It seems clear in the Barcelona case that the authorities could have done more in terms of prevention. Not only did the city fail to install barriers, the regional and national counterterror forces didn’t detect the terrorist cell, even though its leader was an imam with a criminal record for drug and immigrant tracking, had previous contact with terrorists in prison, and had been the subject of a query from police in Belgium to police in Barcelona.

The city of New York has developed a muscular counterterror apparatus at strategic as well as tactical levels. There’s the FBI-led counterterror task force, the NYPD’s counterterror division, and the NYPD intelligence unit whose reach extends into neighboring states and to overseas capitals, where liaison officers gather intelligence and develop alliances.

Nonetheless, yesterday’s attacker slipped through. In the aftermath, New Yorkers refused to let the violence interfere with trick or treating or the Halloween parade. That’s heartening to U.S. and European counterterror officials, who say the United States has better defenses than Europe in many ways — but also a vulnerability at the political level.
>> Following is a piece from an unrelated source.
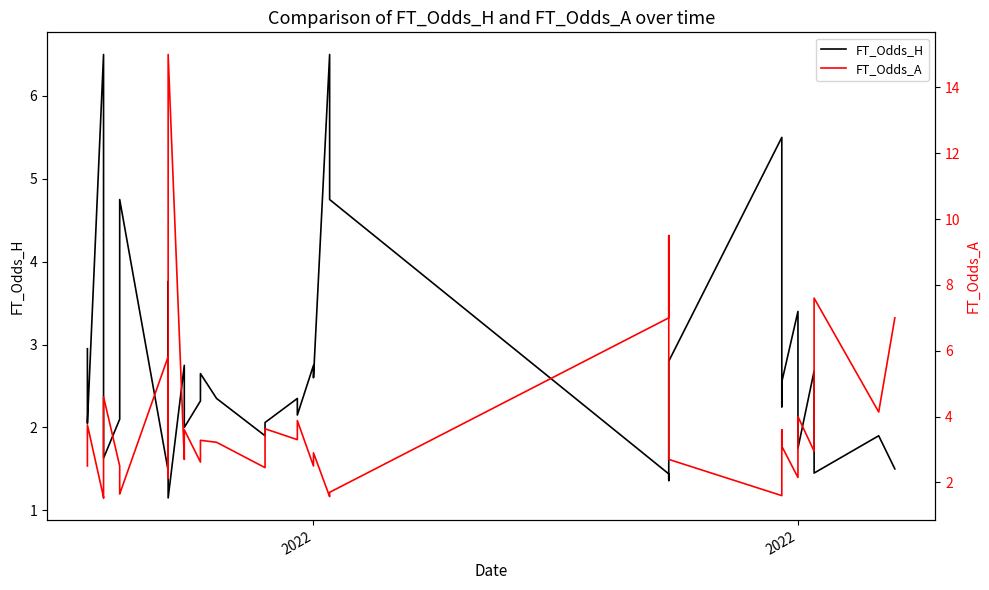

True or false: FT_Odds_H has more than 0 interior local peaks.

True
In an interview with ProPublica earlier this year, the former director of the intelligence community’s National Counterterrorism Center, Matthew Olsen, warned against proposed extreme restrictions on Muslim refugees and immigrants and the tone of the political debate about terrorism. He and other experts say that one of America’s great strengths has been its ability to integrate immigrants, including Muslims, and to avoid provoking the kind of resentment and alienation that have fed radicalization in many European nations.